Ninja In The Dragon’s Den

龍之忍者 | Knight And Warrior | Ninja Warriors

Reviewed by   |  May 4, 2015

Having catapulted Jackie Chan to superstardom with ‘Snake In The Eagle’s Shadow’ and ‘Drunken Master’, far-sighted producer Ng See Yuen decided to look for a fresh new face to hopefully follow a similar path. After searching for an unknown to take the lead in his new production, Yuen stumbled upon a Chinese-American named Lloyd Hutchinson who not only had a commanding physique and good martial arts ability, but could also act and had a certain screen presence which could be cultivated in future. Renaming the young actor ‘Conan Lee’ and teaming him with veteran fight-choreographer Yuen Kwai, Ng See Yuen unleashed ‘Ninja In The Dragon’s Den’ on the unsuspecting Hong Kong public. Not only did the results prove very successful in terms of worldwide box-office revenue, but they also made Conan Lee a star.

In a familiar narrative that is given a slightly different edge, Conan Lee plays a hot-headed young fighter who enjoys his brand of harmless buffoonery in the local town without a care in the world. This calm existence is put in danger when a mysterious assassin targets Lee’s adoptive father and will seem to stop at nothing to achieve his goal. The assassin is in fact a Japanese Ninja who is seeking revenge for his father’s death, a death a mistakenly lands on Lee’s adoptive father’s shoulders. Naturally Lee decides to use his own well-developed skills against the aggressor and, during a series of confrontations, the two are well-matched. After another misunderstanding, the two are thrown together in one final battle; an ornate fight throughout a multi-floored pagoda. As the epic encounter progresses, each of the combatants begins to learn more about the other and the truth behind the current series of events. Time to discus this in depth is quickly put to one side though when the two must team up against a formidable villain and his numerous lackies. All is resolved in the film’s blistering final reel.

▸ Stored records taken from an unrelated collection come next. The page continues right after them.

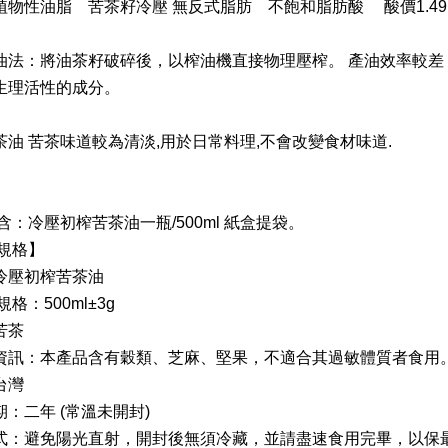
植物性油脂 苦茶籽冷壓 無反式脂肪 不飽和脂肪酸 酸價1.49
油法：將油茶籽破碎後，以榨油機直接物理壓榨。 產油效率較差
生理活性的成分。
茶油 苦茶味道較為清淡,用於日常料理,不會改變食材味道.
：冷壓初榨苦茶油一瓶/500ml 紙盒提袋。
規格】
冷壓初榨苦茶油
規格：500ml±3g
苦茶
資訊：本產品含有穀類、芝麻、堅果，不適合其過敏體質者食用
台灣
：二年 (常溫未開封)
式：避免陽光直射，開封後無須冷藏，並請盡速食用完畢，以保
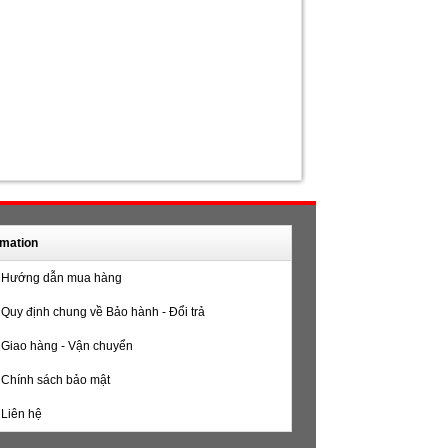
rmation
Hướng dẫn mua hàng
Quy định chung về Bảo hành - Đổi trả
Giao hàng - Vận chuyển
Chính sách bảo mật
Liên hệ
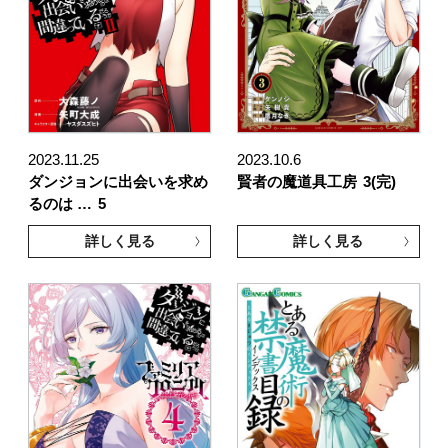
2023.11.25
2023.10.6
ダンジョンに出会いを求め
賢者の魔道具工房
3(完)
るのは …
5
詳しく見る
詳しく見る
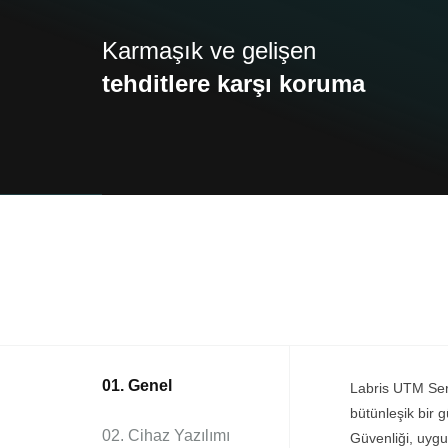
Karmaşık ve gelişen
tehditlere karşı koruma
01. Genel
Labris UTM Seri
bütünleşik bir 
02. Cihaz Yazılımı
Güvenliği, uygu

As was mentioned, ‘Ninja In The Dragon’s Den’ takes a conventional storyline and gives it a slightly unusual twist. For years, Hong Kong cinema had pitted Chinese heroes against Japanese foes, but here the two races are merely enemies through a misunderstanding and the film’s finale shows the strength of their teamwork. The film will not specifically be remembered for this pleasant twist however; for a martial arts film, it must always be the action that makes or breaks the reputation of the production. Fans of well-choreographed action can rest assured that ‘Ninja In The Dragon’s Den’ is packed with a number of excellent fight scenes and gimmicky encounters. Seeing a Chinese fighter against a Japanese Ninja is something that audiences had enjoyed in Liu Chia Liang’s classic ‘Heroes Of The East’ and once again here the contrasts in styles makes for highly entertaining viewing. The film does suffer from an over-abundance of comedy even in some of the film’s serious moments, but this does not irritate to any particular extent. Instead, ‘Ninja In The Dragon’s Den’ stands out as a fully-accomplished kung-fu comedy with superb fight action. With an expected DVD release from Hong Kong Legends in the near future, this is another necessary purchase for all Hong Kong film fans.